A pesca já começou e o ciclóstomo saltou para as ementas dos restaurantes. em especial junto aos rios Minho, Lima, Douro, Cávado e Mondego.

“Há pescadores a tirar dez ou mais por dia. A chuva dos últimos tempos veio ajudar. Esperemos que haja muita, mas que não seja em excesso, senão lá vai o preço pela água abaixo”, afirma enquanto remenda na rede os estragos da última ida ao rio.
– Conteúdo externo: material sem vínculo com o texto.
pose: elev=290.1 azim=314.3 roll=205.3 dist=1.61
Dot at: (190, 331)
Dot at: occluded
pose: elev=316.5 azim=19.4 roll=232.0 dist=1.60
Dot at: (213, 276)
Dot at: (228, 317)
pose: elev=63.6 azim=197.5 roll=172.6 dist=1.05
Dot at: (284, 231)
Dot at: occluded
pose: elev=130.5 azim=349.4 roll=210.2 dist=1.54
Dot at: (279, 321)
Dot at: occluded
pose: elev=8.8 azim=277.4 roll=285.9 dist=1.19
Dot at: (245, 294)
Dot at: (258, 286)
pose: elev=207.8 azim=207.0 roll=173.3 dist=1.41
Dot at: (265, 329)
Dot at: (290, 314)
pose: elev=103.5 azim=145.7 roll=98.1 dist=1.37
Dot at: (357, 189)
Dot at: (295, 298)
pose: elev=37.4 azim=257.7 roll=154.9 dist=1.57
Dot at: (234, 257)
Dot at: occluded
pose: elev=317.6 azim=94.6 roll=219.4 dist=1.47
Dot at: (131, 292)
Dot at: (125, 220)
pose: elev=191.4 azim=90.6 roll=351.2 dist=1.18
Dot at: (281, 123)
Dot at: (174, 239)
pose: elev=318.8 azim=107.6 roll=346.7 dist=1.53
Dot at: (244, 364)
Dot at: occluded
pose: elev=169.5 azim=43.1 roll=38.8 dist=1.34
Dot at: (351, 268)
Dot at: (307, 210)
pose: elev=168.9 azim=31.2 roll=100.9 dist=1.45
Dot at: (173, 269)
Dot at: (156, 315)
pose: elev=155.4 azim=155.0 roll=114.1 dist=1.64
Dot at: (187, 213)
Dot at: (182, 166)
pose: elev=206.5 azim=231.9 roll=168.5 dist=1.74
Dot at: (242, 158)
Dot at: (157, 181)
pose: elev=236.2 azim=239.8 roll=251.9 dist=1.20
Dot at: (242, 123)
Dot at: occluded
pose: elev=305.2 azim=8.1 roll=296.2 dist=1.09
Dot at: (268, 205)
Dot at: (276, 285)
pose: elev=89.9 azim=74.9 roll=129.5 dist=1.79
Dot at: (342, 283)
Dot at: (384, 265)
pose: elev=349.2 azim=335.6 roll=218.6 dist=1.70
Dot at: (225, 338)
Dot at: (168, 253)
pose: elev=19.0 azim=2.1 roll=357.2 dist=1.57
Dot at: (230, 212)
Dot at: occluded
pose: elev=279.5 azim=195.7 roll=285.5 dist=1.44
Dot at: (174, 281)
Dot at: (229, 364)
Por estes dias, no Minho, a lampreia é paga ao pescador a uma média de 30 euros. No entanto, posta na mesa, custa entre 80 e 150 euros. Apesar do elevado valor, a procura teima em não esmorecer.

“Tem aumentado, é verdade. Notamos que há mais gente a apreciar o sabor particular da lampreia e a procurá-la. Nós recebemos cá pessoas das mais diversas zonas do País, de Braga, do Porto e até de Lisboa”, afirma Viriato Barbosa, dono do restaurante Ponte Velha, em Barbeita, Monção.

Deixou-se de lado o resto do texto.